> LIST OF TASKS:
• a. Under the tax code passage, how is the value-added tax on services computed?
• b. From the tax code passage, extract word for word the portion starting with "(C) Determination of" and going on through "aircraft and yachts.".

> DOCUMENT PASSAGE:
Section 108. Value-added Tax on Sale of Services and Use or Lease of Properties. —
(A) Rate and Base of Tax. — There shall be levied, assessed and collected, a value-added tax equivalent to ten percent (10%) of gross receipts derived from the sale or exchange of services, including the use or lease of properties. . . .
. . . .
(C) Determination of the Tax. — The tax shall be computed by multiplying the total amount indicated in the official receipt by one-eleventh (1/11). (Emphasis supplied)
[89] TAX CODE, sec. 110 provides:
Section 110. Tax Credits. —
(A) Creditable Input Tax. —
(1) Any input tax evidenced by a VAT invoice or official receipt issued in accordance with Section 113 hereof on the following transactions shall be creditable against the output tax:
(a) Purchase or importation of goods:
(i) For sale; or
(ii) For conversion into or intended to form part of a finished product for sale including packaging materials; or
(iii) For use as supplies in the course of business; or
(iv) For use as materials supplied in the sale of service; or
(v) For use in trade or business for which deduction for depreciation or amortization is allowed under this Code, except automobiles, aircraft and yachts.

> DATA EXTRACTS:
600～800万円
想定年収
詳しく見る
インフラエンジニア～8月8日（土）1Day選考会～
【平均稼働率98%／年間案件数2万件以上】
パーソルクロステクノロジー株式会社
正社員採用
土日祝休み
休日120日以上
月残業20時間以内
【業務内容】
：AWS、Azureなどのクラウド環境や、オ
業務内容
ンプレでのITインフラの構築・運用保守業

> EXERCISE RESPONSES:
• a. It is computed by multiplying the total amount indicated in the official receipt by one-eleventh (1/11).

• b.
(C) Determination of the Tax. — The tax shall be computed by multiplying the total amount indicated in the official receipt by one-eleventh (1/11). (Emphasis supplied)
[89] TAX CODE, sec. 110 provides:
Section 110. Tax Credits. —
(A) Creditable Input Tax. —
(1) Any input tax evidenced by a VAT invoice or official receipt issued in accordance with Section 113 hereof on the following transactions shall be creditable against the output tax:
(a) Purchase or importation of goods:
(i) For sale; or
(ii) For conversion into or intended to form part of a finished product for sale including packaging materials; or
(iii) For use as supplies in the course of business; or
(iv) For use as materials supplied in the sale of service; or
(v) For use in trade or business for which deduction for depreciation or amortization is allowed under this Code, except automobiles, aircraft and yachts.